Page-level text extractions —

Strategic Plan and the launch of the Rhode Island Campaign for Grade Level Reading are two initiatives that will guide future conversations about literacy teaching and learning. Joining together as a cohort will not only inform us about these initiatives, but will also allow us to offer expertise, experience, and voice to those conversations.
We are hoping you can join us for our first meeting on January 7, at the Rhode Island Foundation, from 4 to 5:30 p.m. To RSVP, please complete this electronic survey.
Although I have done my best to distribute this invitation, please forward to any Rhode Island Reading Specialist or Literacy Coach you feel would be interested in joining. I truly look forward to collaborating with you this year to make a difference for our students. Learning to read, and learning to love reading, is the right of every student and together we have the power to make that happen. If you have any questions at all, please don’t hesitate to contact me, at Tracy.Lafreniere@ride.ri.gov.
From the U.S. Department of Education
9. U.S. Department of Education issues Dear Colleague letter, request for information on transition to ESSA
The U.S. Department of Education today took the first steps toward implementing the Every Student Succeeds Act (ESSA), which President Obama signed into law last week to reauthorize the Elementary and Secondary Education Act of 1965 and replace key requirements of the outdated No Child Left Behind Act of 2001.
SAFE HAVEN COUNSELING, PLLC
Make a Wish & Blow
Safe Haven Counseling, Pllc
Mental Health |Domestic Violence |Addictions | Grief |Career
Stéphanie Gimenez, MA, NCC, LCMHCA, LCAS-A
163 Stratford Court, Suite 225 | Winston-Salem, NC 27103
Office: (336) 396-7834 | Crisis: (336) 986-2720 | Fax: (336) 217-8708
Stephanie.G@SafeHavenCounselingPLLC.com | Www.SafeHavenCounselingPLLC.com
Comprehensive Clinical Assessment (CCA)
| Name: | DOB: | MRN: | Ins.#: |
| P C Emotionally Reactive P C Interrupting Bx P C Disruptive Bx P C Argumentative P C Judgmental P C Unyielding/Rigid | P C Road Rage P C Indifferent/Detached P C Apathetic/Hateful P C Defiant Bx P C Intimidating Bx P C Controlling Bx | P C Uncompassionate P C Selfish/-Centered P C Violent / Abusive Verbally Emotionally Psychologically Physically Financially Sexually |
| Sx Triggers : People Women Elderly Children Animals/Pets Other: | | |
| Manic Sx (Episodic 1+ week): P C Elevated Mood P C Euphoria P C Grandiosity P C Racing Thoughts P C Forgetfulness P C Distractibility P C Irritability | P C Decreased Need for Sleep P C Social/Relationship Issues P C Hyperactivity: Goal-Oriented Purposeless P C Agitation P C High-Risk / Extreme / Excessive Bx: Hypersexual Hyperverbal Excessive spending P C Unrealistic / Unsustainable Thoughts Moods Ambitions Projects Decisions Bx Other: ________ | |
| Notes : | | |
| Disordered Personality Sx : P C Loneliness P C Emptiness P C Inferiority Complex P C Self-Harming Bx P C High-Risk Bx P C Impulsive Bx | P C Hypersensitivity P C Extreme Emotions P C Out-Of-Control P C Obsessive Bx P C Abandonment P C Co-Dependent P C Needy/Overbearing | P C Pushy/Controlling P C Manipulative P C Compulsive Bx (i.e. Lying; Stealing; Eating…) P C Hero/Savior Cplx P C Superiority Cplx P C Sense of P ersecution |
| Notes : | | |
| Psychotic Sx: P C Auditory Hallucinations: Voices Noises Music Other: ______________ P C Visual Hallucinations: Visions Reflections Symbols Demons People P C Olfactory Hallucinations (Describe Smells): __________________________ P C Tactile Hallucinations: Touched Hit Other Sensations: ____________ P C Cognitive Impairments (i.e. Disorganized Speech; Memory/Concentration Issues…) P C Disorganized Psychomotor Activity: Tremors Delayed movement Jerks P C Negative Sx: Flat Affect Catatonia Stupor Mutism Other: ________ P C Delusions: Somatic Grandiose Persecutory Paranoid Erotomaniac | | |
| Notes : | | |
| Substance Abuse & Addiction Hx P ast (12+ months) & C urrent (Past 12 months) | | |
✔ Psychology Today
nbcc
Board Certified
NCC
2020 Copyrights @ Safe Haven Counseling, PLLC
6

How to complete this task — Within the records above, determine how many lines contain the word "Department". Respond with that number and no other text.

Reply to the exercise — 3